_YOUR ASSIGNMENT_
Output the lines below from the one containing "VOIR LE DÉTAIL" through the end of the listing, inclusive, exactly as they appear, and nothing further.

_ENTRIES SHOWN_
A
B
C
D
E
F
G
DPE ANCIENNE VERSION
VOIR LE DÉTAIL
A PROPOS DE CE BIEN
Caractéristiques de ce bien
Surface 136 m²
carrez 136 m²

_EXERCISE ANSWER_
VOIR LE DÉTAIL
A PROPOS DE CE BIEN
Caractéristiques de ce bien
Surface 136 m²
carrez 136 m²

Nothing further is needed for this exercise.